Llega un momento que ni el mejor mapamundi me ayuda a ubicarme, llega un momento que ya no sé donde termina un país y empieza otro, llega un momento que el orden mundial se mezcla tanto que empieza a jugar a la ruleta rusa y una se levanta por la mañana preguntándose ¿Dónde estamos hoy? ¿En el mismo sitio que ayer  o tal vez  durante la noche ha cambiado el mundo su ubicación tal y como yo lo tengo en mi mente? Añoro la seguridad de un mapamundi de hace 20 años cuando todo seguía igual hasta que volvían a editar otro mapamundi más actualizado. Ahora con Internet al minuto puedo ver la ciudad, las calles, hasta las caras de la gente de ese alfiler que puse un día en ese país. La magia se pierde, la curiosidad se sacia al instante. Cada día es más difícil tener nuevas ilusiones cuando el espacio dejado para la imaginación es cada vez menor. Con Google ya no imagino países, fronteras o vidas, las veo a golpe de ratón. ¿Mejor o peor?
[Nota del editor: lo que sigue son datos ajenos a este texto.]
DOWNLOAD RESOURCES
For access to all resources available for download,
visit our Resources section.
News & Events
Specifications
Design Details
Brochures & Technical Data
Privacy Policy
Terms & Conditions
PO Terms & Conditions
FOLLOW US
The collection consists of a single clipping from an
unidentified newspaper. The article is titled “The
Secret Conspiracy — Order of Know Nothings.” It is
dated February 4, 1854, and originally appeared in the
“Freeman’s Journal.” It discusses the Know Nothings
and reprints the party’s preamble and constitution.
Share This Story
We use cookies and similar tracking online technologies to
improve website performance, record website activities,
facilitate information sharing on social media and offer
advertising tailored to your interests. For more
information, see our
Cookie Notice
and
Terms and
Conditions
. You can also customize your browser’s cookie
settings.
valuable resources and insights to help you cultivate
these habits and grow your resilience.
Simplemente distinto.

1 de marzo de 2011

Buenos y malos momentos



La vida nos sonríe a veces y otras nos hace llorar. Las dos cosas son correctas y me cuesta determinar si la vida cuida mejor de nosotros cuando nos complace o cuando nos despedaza. Nunca se sabe bien si avanzamos en los momentos buenos o en los malos, cuando ganamos o cuando perdemos.
En los momentos buenos fluimos con mayor facilidad, nos sentimos livianos, sonreímos a la vida, no nos cuesta nada ilusionarnos. En esos momentos parece que se para el mundo, que todo está permitido, son como unas eternas vacaciones con fecha de caducidad inminente. Pero esos momentos dulces también nos ayudan a avanzar, a tener una mejor autoestima, a saber que podemos sentir, a notar que seguimos vivos.
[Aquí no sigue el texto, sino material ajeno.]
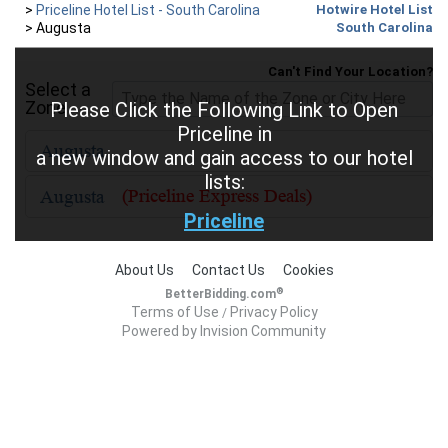
>
Priceline Hotel List - South Carolina
Hotwire Hotel List
>
Augusta
South Carolina
Can't Find Your Location?
Select a
Zone
Please Click the Following Link to Open
Priceline in
a new window and gain access to our hotel
lists:
Priceline
About Us
Contact Us
Cookies
®
BetterBidding.com
Terms of Use
Privacy Policy
/
Powered by Invision Community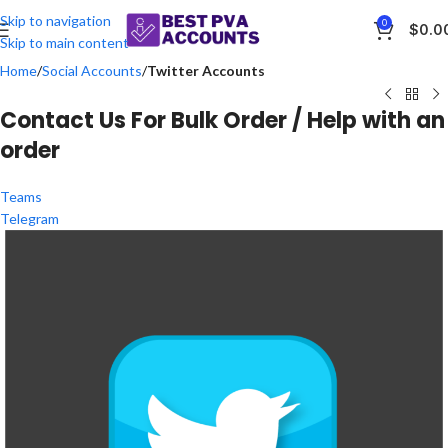
Skip to navigation
0
$
0.0
Skip to main content
Home
Social Accounts
Twitter Accounts
Contact Us For Bulk Order / Help with an
order
Teams
Telegram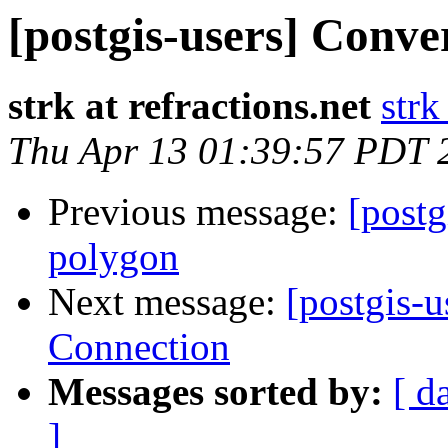
[postgis-users] Conver
strk at refractions.net
strk
Thu Apr 13 01:39:57 PDT 
Previous message:
[postg
polygon
Next message:
[postgis-u
Connection
Messages sorted by:
[ d
]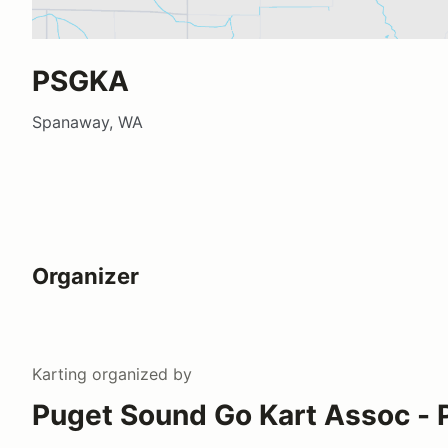
PSGKA
Spanaway, WA
Organizer
Karting
organized by
Puget Sound Go Kart Assoc -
En los momento malos nos cuesta más fluir, nos tenemos que obligar a seguir andando, a poner un pie delante de otro, los días se hacen duros y pesados pero a base de constancia y perseverancia seguimos adelante porque no hay otra salida que la de avanzar por el camino de la vida.
Oigo decir que los malos momentos curten, que los malos momentos  hacen crecer, hacen evolucionar. De los buenos momentos no oigo hablar, ¡como si ser feliz no nos aportara nada! ¡como si ser feliz no nos ayudara a seguir adelante! Evidentemente como todo en la vida, en el equilibrio entre las dos partes está la clave porque uno no puede avanzar viviendo siempre momentos buenos ni viviendo siempre momentos malos pero “puestos a escoger”,  como dice Serrat,  yo prefiero los buenos que me ayuden a evolucionar tanto o mejor que un montón de malos momentos.